* **Aim of the task**: Can you copy everything from the line containing "Which way is" down to the line containing "Answer: the man in pink polo shirt", including both of those lines, without changing a character?

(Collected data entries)

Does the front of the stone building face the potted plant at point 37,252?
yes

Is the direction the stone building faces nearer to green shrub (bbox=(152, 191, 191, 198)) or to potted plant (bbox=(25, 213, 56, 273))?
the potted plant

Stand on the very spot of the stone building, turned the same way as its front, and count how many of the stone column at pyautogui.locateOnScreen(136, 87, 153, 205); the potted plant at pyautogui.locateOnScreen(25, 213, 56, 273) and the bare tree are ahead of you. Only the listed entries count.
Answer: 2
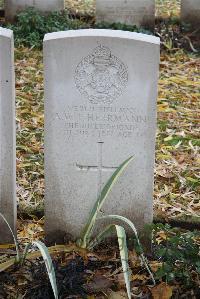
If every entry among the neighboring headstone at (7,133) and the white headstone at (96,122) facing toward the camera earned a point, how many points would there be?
2

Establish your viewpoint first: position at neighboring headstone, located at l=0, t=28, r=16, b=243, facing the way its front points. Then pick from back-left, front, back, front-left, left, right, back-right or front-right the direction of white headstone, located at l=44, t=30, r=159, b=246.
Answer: left

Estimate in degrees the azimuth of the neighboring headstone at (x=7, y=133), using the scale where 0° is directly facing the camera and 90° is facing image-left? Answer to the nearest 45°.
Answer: approximately 0°

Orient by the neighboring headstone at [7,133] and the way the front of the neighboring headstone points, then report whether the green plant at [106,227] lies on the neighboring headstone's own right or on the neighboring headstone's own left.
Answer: on the neighboring headstone's own left

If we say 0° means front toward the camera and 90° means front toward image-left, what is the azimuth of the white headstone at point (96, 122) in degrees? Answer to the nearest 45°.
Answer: approximately 0°

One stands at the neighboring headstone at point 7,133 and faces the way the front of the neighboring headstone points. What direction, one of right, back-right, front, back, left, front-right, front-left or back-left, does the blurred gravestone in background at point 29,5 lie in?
back

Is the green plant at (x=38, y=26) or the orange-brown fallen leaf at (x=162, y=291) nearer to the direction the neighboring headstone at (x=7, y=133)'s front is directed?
the orange-brown fallen leaf

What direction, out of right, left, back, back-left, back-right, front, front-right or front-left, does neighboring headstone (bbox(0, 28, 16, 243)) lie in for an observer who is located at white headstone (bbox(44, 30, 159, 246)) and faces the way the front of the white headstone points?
right

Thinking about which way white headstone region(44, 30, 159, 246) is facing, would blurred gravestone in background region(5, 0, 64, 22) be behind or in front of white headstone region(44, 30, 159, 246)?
behind

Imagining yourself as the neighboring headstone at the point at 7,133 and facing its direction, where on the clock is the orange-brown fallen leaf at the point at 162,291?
The orange-brown fallen leaf is roughly at 10 o'clock from the neighboring headstone.
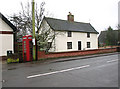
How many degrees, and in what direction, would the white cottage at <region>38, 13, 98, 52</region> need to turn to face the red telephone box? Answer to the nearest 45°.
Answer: approximately 45° to its right

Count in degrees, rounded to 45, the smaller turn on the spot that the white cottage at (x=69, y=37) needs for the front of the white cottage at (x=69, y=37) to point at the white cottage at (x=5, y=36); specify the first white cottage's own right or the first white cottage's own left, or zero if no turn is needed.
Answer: approximately 90° to the first white cottage's own right

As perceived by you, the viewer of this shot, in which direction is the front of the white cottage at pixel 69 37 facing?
facing the viewer and to the right of the viewer
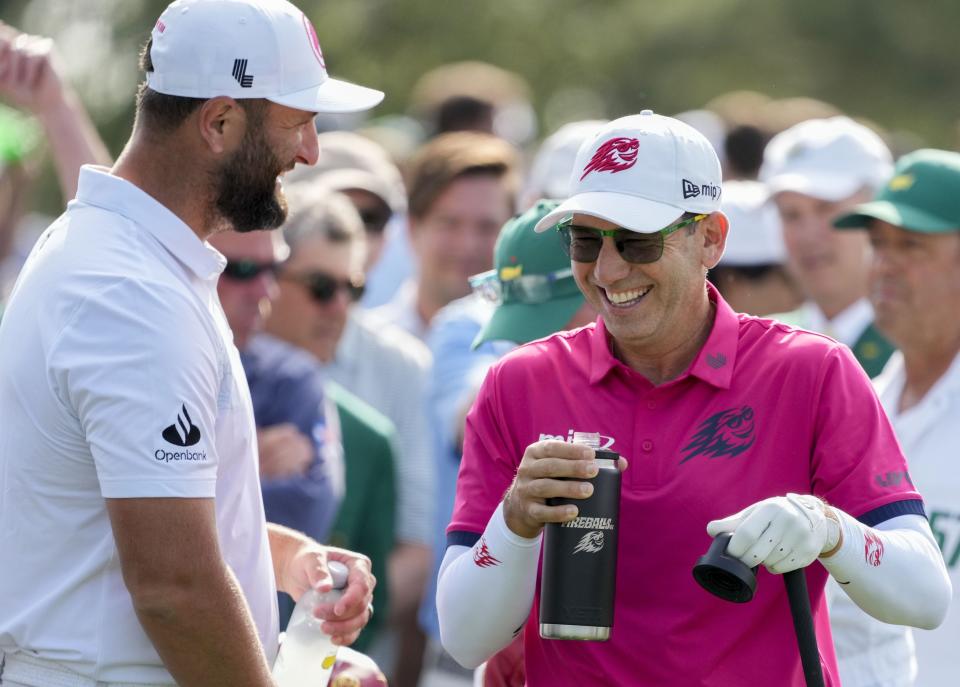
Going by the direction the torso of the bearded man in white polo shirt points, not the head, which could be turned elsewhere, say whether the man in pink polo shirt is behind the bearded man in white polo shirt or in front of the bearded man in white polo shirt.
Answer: in front

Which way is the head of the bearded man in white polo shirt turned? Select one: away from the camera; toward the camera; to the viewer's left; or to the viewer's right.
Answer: to the viewer's right

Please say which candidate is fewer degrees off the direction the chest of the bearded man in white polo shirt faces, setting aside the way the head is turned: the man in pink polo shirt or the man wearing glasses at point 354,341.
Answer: the man in pink polo shirt

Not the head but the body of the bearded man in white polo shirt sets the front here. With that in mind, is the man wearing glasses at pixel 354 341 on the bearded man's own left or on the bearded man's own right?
on the bearded man's own left

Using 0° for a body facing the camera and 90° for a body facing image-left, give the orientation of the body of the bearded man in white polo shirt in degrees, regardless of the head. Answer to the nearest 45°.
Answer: approximately 270°
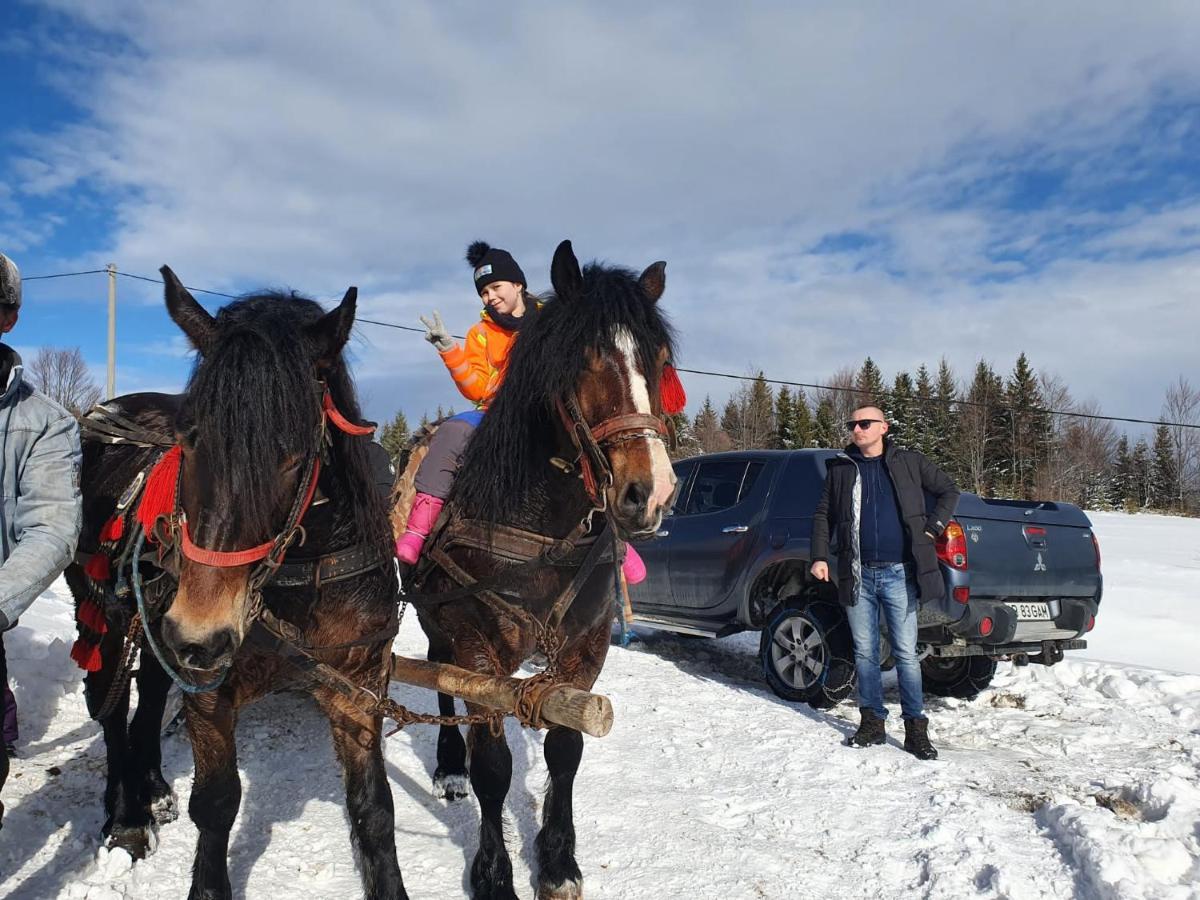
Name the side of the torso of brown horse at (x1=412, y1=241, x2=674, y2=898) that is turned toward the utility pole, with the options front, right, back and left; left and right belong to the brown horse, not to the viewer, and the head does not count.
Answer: back

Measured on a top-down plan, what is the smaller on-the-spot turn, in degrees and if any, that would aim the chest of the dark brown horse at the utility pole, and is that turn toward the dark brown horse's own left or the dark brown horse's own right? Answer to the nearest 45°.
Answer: approximately 180°

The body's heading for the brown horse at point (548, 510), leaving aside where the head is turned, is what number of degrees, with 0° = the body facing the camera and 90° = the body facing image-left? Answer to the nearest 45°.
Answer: approximately 315°

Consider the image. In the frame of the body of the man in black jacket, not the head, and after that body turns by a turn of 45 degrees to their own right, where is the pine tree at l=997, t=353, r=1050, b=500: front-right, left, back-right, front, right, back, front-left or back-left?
back-right

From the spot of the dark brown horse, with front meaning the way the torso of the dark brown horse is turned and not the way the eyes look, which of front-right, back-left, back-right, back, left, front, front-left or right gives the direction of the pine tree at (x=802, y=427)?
back-left

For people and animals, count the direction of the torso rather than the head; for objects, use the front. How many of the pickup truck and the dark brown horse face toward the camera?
1
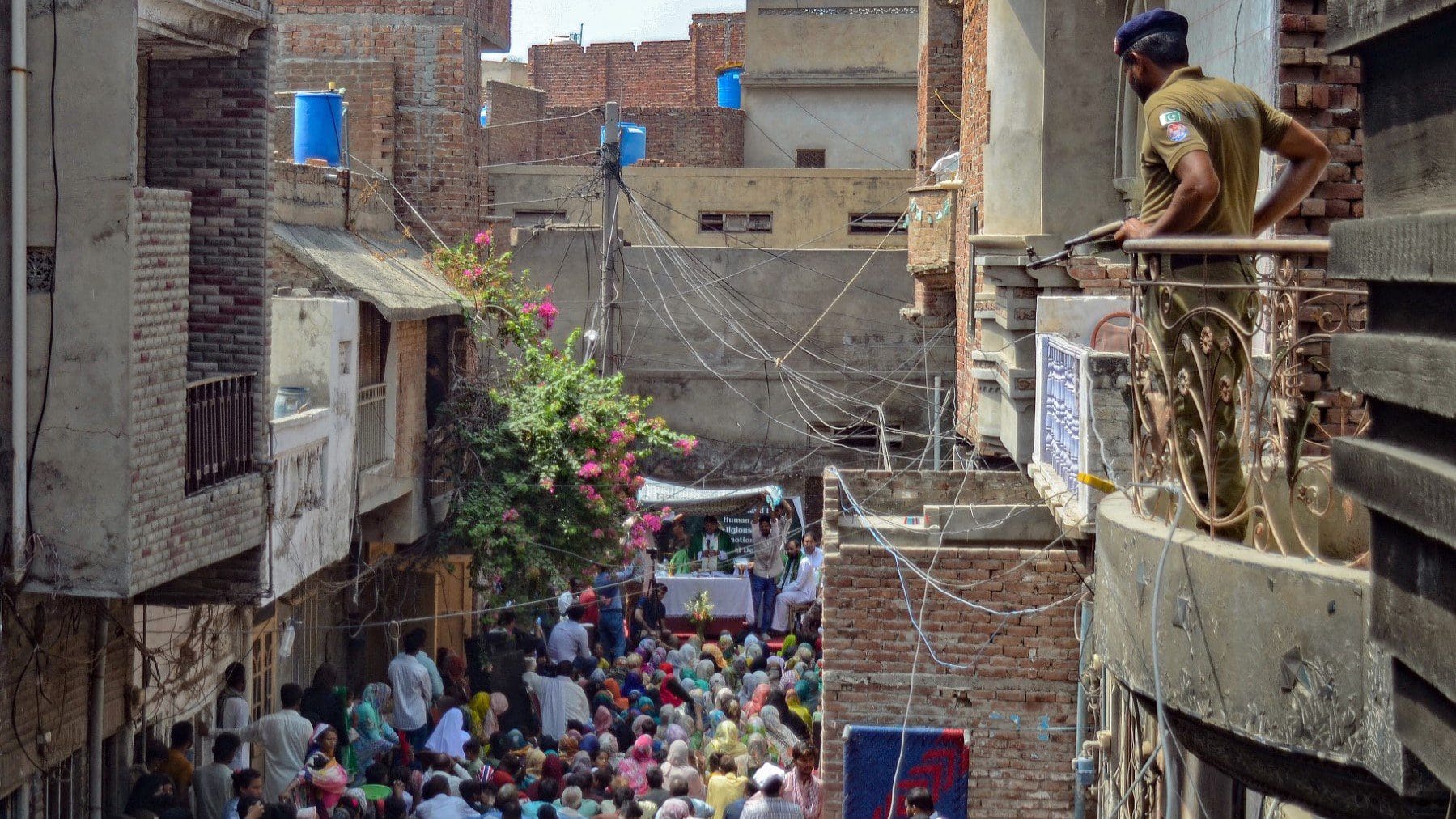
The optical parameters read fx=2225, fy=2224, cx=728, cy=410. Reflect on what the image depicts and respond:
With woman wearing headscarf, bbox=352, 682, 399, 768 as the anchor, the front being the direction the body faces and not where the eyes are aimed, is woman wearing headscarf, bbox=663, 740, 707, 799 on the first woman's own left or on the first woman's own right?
on the first woman's own right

* **Response area**:
Which way is the head of the bearded man in white polo shirt turned? Select one: away from the camera; toward the camera; to the viewer's left; or to the viewer's right.
Answer: to the viewer's right

Please say which candidate is fewer degrees off the direction the chest of the bearded man in white polo shirt faces, setting aside the way the head is turned: the man in pink polo shirt or the man wearing glasses at point 354,341.
Answer: the man in pink polo shirt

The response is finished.